* Text to read
USB hdd support
Maximilian Kossick
mkossick at gmx.de
Wed May 31 17:05:29 UTC 2006
Sorry, of course the unique value is the primary key in the ATF table. The
filename is the primary key in both the statistics and tags table. That's why
I called it primary key, but it's obviously just a foreign key in the ATF
table. I'll change the wording on the wiki page.
Concerning "User-defined labels", I have nothing to add to what Andrew wrote
below. What he wrote is exactly what I meant by it.
Cheers, Max
> Not trying to speak for Max here, but just reading what he's written
> on the Wiki:
>
> The whole "User-defined labels" section doesn't really seem to ever
> intersect with the concept of labels as you have taken to understand
> it (ie as a way of adding freeform metadata tags for songs as in bug
> 89314.) Instead it seems like just giving the devices names so that
> they can be referred to easily, something I think that must be done,
> else it would be ludicrously confusing.
>
> As for the ATF section, I agree it's either wrong or maybe a
> mistranslation.
>
> I'll make some quick changes.
>
> Andrew
>
> On 31/05/06, Jeff Mitchell <kde-dev at emailgoeshere.com> wrote:
> > Max--
> >
> > Haven't looked at this fully yet, as I'm just glancing at it before I
> > head out the door, but a couple of things I saw off the bat:
> >
> > User-defined labels: the concept of labeling is something we've kicked
> > around for a while now. This would solve problems people have right now
> > where there's a situation like having "Paul Simon" and "Simon and
> > Garfunkel" (not the greatest example, but you get the picture). In many
> > cases the user wants to keep those artist tags in the file, but be able
> > to find it by looking for Paul Simon. A label that could be assigned
> > dynamically to tracks and contain a subset of user-chosen items would be
> > great (think of Gmail's labels). If you come up with a good way to do
> > labeling, then you could not only have labels for songs, but you could
> > automagically create labels that cover available parts of the collection
> > and use the functionality for either. So as you think about device
> > labels, keep song labels in mind too.

Extracted data entries:
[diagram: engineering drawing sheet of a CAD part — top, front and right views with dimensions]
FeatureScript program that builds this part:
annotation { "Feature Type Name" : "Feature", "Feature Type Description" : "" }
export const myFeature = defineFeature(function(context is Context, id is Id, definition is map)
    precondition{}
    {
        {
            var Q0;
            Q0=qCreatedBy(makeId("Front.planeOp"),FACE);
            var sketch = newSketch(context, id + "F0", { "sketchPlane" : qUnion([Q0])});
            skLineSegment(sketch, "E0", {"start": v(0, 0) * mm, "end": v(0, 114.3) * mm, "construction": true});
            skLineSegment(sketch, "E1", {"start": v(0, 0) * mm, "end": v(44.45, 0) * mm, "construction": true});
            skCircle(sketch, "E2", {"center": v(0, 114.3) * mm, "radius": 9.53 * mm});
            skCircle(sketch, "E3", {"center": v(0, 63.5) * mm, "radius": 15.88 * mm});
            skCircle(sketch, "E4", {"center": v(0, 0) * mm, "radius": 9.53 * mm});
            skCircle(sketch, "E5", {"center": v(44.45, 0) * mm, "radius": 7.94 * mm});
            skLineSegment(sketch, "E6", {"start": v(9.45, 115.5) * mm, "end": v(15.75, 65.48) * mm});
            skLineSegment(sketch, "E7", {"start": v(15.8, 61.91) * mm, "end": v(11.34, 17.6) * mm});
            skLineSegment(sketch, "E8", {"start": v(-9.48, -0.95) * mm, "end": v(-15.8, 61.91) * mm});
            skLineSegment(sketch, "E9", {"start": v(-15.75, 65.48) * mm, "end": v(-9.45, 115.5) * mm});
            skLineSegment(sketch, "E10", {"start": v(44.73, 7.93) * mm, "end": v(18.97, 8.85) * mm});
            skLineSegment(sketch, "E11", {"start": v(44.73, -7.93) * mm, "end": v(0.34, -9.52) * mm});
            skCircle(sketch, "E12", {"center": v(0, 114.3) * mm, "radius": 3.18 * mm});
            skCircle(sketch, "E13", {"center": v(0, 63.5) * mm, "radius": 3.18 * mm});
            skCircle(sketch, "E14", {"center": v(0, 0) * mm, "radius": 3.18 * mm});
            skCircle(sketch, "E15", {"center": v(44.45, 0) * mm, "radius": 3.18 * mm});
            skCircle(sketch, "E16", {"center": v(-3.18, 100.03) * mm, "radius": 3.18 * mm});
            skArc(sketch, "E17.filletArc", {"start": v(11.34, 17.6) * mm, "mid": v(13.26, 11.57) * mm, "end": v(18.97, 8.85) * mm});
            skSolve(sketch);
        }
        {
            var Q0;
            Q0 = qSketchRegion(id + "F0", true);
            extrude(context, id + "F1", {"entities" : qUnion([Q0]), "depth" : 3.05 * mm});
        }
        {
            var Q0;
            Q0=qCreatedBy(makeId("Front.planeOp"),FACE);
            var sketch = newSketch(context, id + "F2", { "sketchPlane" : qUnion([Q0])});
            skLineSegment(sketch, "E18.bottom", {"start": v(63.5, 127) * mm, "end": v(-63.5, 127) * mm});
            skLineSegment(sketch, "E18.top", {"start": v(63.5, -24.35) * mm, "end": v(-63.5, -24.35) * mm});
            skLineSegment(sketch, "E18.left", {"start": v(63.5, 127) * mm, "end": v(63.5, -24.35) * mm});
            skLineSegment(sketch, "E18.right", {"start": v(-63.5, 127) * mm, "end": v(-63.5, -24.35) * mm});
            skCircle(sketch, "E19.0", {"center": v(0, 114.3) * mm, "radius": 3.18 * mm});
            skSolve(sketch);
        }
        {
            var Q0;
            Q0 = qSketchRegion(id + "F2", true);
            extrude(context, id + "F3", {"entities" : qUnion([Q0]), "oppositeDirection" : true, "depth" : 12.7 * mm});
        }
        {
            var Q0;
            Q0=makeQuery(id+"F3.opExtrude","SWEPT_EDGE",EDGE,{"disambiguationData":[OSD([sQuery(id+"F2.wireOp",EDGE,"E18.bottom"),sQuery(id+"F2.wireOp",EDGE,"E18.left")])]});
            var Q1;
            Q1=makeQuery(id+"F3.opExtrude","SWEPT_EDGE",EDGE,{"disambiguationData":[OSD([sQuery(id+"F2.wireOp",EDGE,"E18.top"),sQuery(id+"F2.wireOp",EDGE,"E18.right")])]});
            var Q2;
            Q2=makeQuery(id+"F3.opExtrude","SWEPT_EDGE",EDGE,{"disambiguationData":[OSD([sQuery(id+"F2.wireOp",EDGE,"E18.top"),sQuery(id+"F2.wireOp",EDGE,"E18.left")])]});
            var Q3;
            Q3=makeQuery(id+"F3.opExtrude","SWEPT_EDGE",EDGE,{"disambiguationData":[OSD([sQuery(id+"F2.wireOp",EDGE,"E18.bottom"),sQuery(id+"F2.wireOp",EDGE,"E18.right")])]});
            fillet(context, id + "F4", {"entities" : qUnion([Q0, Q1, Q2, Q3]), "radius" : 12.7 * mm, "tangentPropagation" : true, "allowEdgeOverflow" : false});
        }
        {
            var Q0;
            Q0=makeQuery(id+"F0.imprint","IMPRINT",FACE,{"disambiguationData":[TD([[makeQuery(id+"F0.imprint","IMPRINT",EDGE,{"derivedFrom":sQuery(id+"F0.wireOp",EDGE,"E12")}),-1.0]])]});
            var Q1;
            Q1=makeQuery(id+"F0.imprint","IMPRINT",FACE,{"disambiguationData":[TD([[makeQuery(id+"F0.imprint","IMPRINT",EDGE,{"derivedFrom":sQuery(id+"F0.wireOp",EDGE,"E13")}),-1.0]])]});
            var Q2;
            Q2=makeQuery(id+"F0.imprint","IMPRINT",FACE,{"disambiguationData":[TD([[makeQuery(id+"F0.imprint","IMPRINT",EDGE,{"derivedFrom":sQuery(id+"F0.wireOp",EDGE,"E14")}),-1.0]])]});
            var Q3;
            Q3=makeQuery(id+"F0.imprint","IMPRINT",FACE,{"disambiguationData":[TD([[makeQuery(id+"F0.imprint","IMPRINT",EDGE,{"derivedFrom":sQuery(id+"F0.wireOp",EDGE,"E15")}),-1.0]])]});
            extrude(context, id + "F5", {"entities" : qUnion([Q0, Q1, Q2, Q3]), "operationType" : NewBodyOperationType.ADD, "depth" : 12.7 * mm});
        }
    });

* Directions
(a) In the email about USB hdd support, what does Max say is the primary key in both the statistics and tags tables?
(b) Carry the email about USB hdd support forward from its final line.

* Outputs
(a) The filename.

(b)
> >
> > ATF and dynamic collection:
> > You are correct that ATF associates a unique value with a file to keep
> > track of it, even if amaroK is closed, without requiring services to be
> > constantly on and watching file changes (have fun reinventing the wheel,
> > Gnome multimedia SoC hacker wannabe). What you got wrong is that the
> > file's "primary key" as it were is not the absolute file name/URL. After
> > all, this is what can get inconsistent! Relying on the URL would solve
> > nothing whatsoever. The file's primary key is an 8-character randomly
> > generated string embedded in the file's metadata. This is then used to
> > figure out where files moved around to, and to update the absolute file
> > name/URL in the database. How you'd use this with dynamic collections is
> > probably to have the device identifier as you mentioned, and then have
> > ATF lookups return not just the URL but the device identifier as well.
> >
> > --Jeff
> >
> > On Tuesday 30 May 2006 07:47, Maximilian Kossick wrote:
> > > Hi
> > > I have created a wiki page for this topic:
> > > http://amarok.kde.org/amarokwiki/index.php/Dynamic_Collection
> > >
> > > It explains what I want to do in some more detail.
> > >
> > > Cheers, Max
> >
> > _______________________________________________
> > Amarok mailing list
> > Amarok at kde.org
> > https://mail.kde.org/mailman/listinfo/amarok
-------------- next part --------------
A non-text attachment was scrubbed...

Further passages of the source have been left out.